THE TASK » Could you write out the lines below exactly, beginning with the first and finishing with the one that contains "Formule je v DNF, jestliže"?
########
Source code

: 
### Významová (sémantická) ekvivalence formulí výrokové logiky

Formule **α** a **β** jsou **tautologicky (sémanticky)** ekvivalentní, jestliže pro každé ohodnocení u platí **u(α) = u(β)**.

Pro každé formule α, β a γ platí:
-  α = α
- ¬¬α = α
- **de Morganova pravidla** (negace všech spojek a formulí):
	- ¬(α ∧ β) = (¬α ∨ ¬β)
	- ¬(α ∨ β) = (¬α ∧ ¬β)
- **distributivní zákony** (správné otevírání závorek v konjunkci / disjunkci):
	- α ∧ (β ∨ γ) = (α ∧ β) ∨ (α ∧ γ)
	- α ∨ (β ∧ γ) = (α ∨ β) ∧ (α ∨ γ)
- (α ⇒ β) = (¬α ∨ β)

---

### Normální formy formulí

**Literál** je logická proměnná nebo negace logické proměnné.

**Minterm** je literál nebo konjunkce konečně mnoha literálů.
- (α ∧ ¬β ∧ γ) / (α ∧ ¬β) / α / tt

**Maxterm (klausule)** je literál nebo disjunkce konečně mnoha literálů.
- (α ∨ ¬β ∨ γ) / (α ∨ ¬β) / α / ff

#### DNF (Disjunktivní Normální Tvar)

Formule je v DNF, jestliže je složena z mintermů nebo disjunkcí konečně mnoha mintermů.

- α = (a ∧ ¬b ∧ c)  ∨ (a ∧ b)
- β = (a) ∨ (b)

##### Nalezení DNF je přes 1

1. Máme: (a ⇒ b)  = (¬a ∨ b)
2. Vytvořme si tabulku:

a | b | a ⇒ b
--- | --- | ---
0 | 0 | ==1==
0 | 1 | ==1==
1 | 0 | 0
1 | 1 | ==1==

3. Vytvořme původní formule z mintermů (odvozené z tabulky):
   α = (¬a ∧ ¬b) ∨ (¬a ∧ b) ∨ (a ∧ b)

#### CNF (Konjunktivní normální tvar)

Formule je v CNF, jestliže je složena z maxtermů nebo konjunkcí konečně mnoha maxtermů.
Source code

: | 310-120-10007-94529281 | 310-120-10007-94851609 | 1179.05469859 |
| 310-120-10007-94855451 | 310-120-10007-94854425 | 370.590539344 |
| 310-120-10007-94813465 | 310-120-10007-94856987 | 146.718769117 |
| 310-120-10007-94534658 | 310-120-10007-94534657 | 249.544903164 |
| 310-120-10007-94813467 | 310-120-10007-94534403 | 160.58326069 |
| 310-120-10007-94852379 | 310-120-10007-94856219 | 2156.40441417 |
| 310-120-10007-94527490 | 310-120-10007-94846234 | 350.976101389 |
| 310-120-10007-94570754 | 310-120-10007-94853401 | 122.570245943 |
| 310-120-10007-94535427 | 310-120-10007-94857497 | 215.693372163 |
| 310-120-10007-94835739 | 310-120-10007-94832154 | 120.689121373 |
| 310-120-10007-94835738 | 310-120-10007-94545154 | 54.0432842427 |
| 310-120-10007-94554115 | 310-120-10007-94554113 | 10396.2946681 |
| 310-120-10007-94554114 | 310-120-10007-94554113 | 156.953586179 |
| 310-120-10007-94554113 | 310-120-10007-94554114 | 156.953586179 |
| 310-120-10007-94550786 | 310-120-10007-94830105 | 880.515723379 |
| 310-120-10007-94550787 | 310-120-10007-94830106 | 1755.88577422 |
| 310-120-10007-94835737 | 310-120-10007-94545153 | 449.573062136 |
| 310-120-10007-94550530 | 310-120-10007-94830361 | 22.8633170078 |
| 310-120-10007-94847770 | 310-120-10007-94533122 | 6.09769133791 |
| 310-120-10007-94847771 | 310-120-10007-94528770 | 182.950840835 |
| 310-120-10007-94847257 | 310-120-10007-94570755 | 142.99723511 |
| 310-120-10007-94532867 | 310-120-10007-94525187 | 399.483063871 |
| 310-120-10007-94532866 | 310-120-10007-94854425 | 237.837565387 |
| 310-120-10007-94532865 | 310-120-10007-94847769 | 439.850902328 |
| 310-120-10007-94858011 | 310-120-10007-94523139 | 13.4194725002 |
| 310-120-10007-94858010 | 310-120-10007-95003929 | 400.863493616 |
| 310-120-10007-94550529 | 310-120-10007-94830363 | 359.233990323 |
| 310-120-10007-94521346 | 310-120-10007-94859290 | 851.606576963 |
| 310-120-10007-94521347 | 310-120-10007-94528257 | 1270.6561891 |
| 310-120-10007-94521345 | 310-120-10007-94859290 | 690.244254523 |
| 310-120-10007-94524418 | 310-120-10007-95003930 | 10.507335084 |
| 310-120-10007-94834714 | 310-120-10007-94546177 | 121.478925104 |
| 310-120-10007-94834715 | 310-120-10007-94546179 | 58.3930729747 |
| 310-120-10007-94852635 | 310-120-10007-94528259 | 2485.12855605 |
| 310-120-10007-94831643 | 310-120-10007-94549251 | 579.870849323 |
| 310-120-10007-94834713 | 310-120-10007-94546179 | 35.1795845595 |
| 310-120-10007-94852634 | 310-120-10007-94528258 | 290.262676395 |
########
TASK ANSWER »
Source code

: 
### Významová (sémantická) ekvivalence formulí výrokové logiky

Formule **α** a **β** jsou **tautologicky (sémanticky)** ekvivalentní, jestliže pro každé ohodnocení u platí **u(α) = u(β)**.

Pro každé formule α, β a γ platí:
-  α = α
- ¬¬α = α
- **de Morganova pravidla** (negace všech spojek a formulí):
	- ¬(α ∧ β) = (¬α ∨ ¬β)
	- ¬(α ∨ β) = (¬α ∧ ¬β)
- **distributivní zákony** (správné otevírání závorek v konjunkci / disjunkci):
	- α ∧ (β ∨ γ) = (α ∧ β) ∨ (α ∧ γ)
	- α ∨ (β ∧ γ) = (α ∨ β) ∧ (α ∨ γ)
- (α ⇒ β) = (¬α ∨ β)

---

### Normální formy formulí

**Literál** je logická proměnná nebo negace logické proměnné.

**Minterm** je literál nebo konjunkce konečně mnoha literálů.
- (α ∧ ¬β ∧ γ) / (α ∧ ¬β) / α / tt

**Maxterm (klausule)** je literál nebo disjunkce konečně mnoha literálů.
- (α ∨ ¬β ∨ γ) / (α ∨ ¬β) / α / ff

#### DNF (Disjunktivní Normální Tvar)

Formule je v DNF, jestliže je složena z mintermů nebo disjunkcí konečně mnoha mintermů.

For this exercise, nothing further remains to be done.